* WORK INSTRUCTIONS:
1. Answer these questions about the forum thread about the choir library, each on its own line marked (a), (b) and (c).
(a) What price does the first post give for Dominus?
(b) What does Wunderhorn say he often uses by themselves to sketch things out?
(c) By what day does jaketanner have to decide?
2. Write what comes next in the forum thread about the choir library, picking up right after its final line.
[Opening TEXT UNDER STUDY section]
Just not convinced it's $350 worth. Dominus is $200, and maybe some time throughout the year, pro may go on a better sale. I have until Wednesday to decide..LOL


----------



## Wunderhorn (Jan 4, 2021)

jaketanner said:


> Just not convinced it's $350 worth. Dominus is $200, and maybe some time throughout the year, pro may go on a better sale. I have until Wednesday to decide..LOL


IMO it is worth it. Often I use only the Marcatos to sketch things out. You can work with that incredibly fast.
Their sales are quite rare and I would not bank on Dominus Pro getting significantly cheaper than this.

With choir libraries I have learned it is a waste of money to go for cheaper alternatives instead of biting the bullet to get the very best there is. I learned my lesson. In the end you just end up getting the expensive thing anyway after you already have spend money on something cheaper that will then gather dust. And perhaps you pay full price then because you happen to be at a time where you have a project and you really want a nice choir.


----------



## jaketanner (Jan 4, 2021)

Wunderhorn said:


> IMO it is worth it. Often I use only the Marcatos to sketch things out. You can work with that incredibly fast.
> Their sales are quite rare and I would not bank on Dominus Pro getting significantly cheaper than this.
[Closing TEXT UNDER STUDY section]
[Opening GIVEN ENTRIES section]
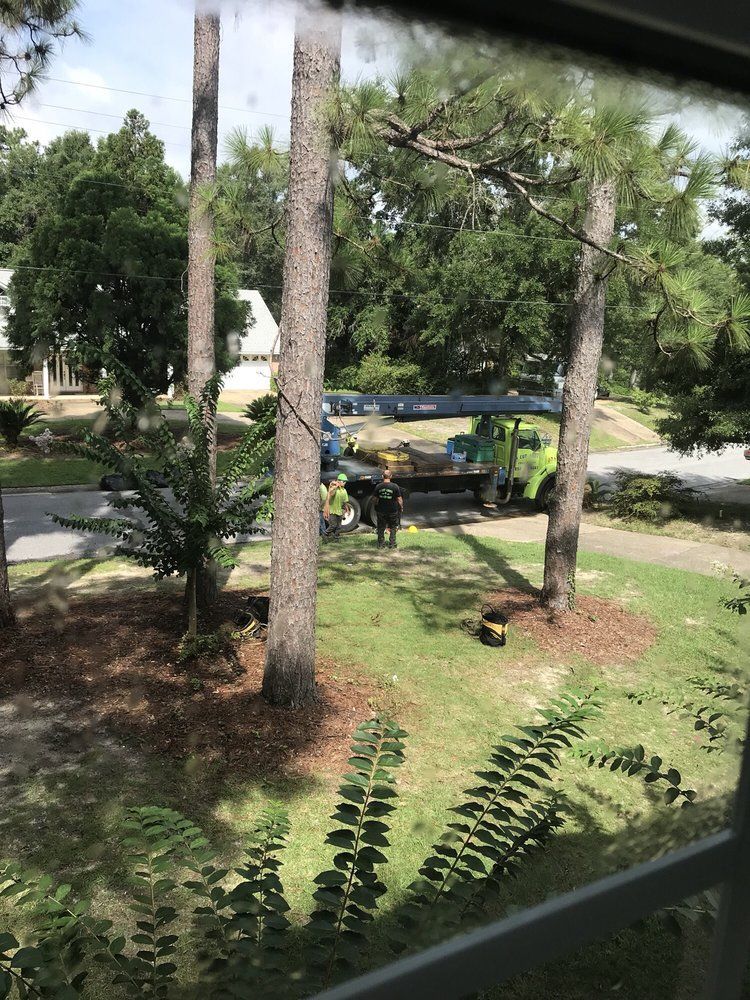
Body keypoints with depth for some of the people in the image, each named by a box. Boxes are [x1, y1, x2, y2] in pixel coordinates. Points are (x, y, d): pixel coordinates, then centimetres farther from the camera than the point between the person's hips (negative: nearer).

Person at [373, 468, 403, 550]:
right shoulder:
[Closing GIVEN ENTRIES section]
[Opening GIVEN ENTRIES section]
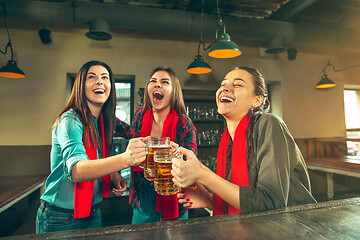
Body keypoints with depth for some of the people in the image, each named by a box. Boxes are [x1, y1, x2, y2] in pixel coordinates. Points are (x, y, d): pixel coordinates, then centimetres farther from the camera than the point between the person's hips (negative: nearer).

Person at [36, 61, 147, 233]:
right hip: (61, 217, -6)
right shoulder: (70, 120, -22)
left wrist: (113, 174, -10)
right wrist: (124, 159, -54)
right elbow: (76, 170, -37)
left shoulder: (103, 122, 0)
[Closing GIVEN ENTRIES section]
* EXERCISE RESULTS:
1.
(a) $200
(b) The Marcatos
(c) Wednesday

2.
> 
> With choir libraries I have learned it is a waste of money to go for cheaper alternatives instead of biting the bullet to get the very best there is. I learned my lesson. In the end you just end up getting the expensive thing anyway after you already have spend money on something cheaper that will then gather dust. And perhaps you pay full price then because you happen to be at a time where you have a project and you really want a nice choir.


Damn, you're killing my wallet.. LOL. Still a lot for a choir library. I feel like the wasted money went to Insolidus...I really don't find it useful. I got it on mega sale but I don't write arcs. I did use Lacrimosa with great success in one of my reel tracks and sounded perfect actually. I may just go for Dominus...Don't have any projects to justify the $550 for a choir yet. Gonna have to take a chance and see what comes up if I really love it, I'll just pay the difference I guess. Thanks for the help. Do they have EDU discounts by chance? I emailed them days ago, but they never got back to me.


----------



## fourier (Jan 5, 2021)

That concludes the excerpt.